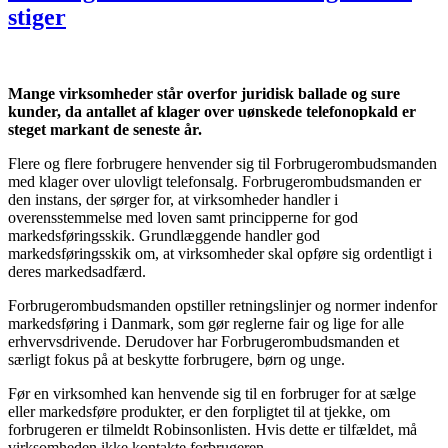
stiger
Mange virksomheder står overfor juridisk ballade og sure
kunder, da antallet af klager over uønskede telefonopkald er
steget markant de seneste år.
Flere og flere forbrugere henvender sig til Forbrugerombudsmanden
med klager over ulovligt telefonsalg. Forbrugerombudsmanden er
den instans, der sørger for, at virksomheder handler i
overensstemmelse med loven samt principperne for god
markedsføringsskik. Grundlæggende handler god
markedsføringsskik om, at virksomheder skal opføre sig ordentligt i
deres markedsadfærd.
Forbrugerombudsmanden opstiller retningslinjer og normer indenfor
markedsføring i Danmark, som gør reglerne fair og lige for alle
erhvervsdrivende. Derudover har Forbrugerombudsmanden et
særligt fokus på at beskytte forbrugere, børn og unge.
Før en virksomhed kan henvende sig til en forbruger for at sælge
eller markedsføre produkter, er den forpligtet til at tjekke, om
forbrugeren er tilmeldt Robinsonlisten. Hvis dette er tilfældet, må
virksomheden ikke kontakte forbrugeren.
====================
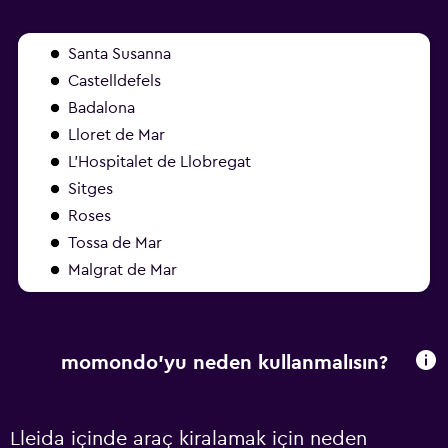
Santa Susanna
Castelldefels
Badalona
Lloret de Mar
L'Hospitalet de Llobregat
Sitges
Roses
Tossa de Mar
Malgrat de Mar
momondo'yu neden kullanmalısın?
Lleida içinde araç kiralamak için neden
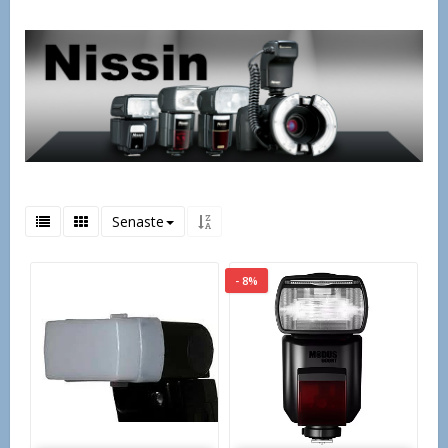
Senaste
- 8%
====================
- JOB:
Search the records for the word "handler", then list every line that has it.

- ANSWER:
den instans, der sørger for, at virksomheder handler i
markedsføringsskik. Grundlæggende handler god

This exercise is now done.